**BRIEF 1:**
Please quote every line of the records below, word for word, and not the forum thread on the Puppia harness. Leave the pictures out of your answer.

**TEXT PASSAGE:**
"""

# PUPPIA harness



## CharleyFirpo (Mar 3, 2008)

I'm wondering whether it's worth buying, since it looks nice and comfortable. Any opinion about it?


----------



## harrysmom (Sep 28, 2007)

I have a puppia harness for each of my guys and I like them. I think they are comfortable and
I feel secure because I know they won't be able to get out of the harness. 

Debbie


----------



## dwerten (Oct 6, 2007)

i do not like them as my dee dee is a yorkie and she backed out of them a few times and on other dog groups the same has happened as the neck is real loose - i prefer step in harnesses now as it does not affect the trachea. My boy yorkie did not slip out of puppia but he would pull and it hit on his trachea and he would choke so for those two reasons I do not care for them.


----------



## xo daisy baby ox (Nov 9, 2008)

The Puppia harnesses are awesome! Daisy has a really cute pink one, it is comfortable because it is kind of padded and I noticed that if she is wearing it for an extended amount of time that she doesn't mat with the puppia like she does with just a regular harness. I highly suggest them, we also had a camo print one for our pug when we had him. :thumbsup:


----------



## joyomom (Jan 13, 2008)

"""

**MATERIAL SUPPLIED:**
"""

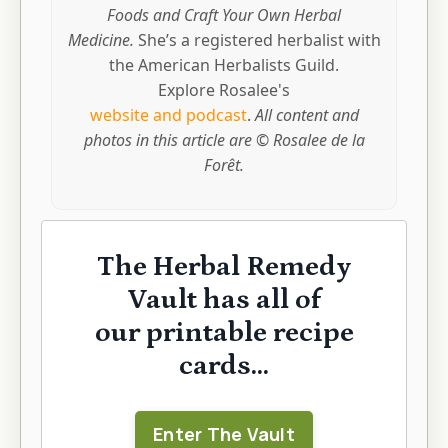
Foods and Craft Your Own Herbal
Medicine.
She’s a registered herbalist with
the American Herbalists Guild.
Explore Rosalee's
website and podcast
.
All content and
photos in this article are © Rosalee de la
Forêt.
The Herbal Remedy
Vault has all of
our printable recipe
cards...
Enter The Vault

"""

**BRIEF 2:**
Print the passage of the forum thread that begins at the words "i do not like" and stops after "care for them.", keeping every word unchanged.

**REPLY 1:**
Foods and Craft Your Own Herbal
Medicine.
She’s a registered herbalist with
the American Herbalists Guild.
Explore Rosalee's
website and podcast
.
All content and
photos in this article are © Rosalee de la
Forêt.
The Herbal Remedy
Vault has all of
our printable recipe
cards...
Enter The Vault

**REPLY 2:**
i do not like them as my dee dee is a yorkie and she backed out of them a few times and on other dog groups the same has happened as the neck is real loose - i prefer step in harnesses now as it does not affect the trachea. My boy yorkie did not slip out of puppia but he would pull and it hit on his trachea and he would choke so for those two reasons I do not care for them.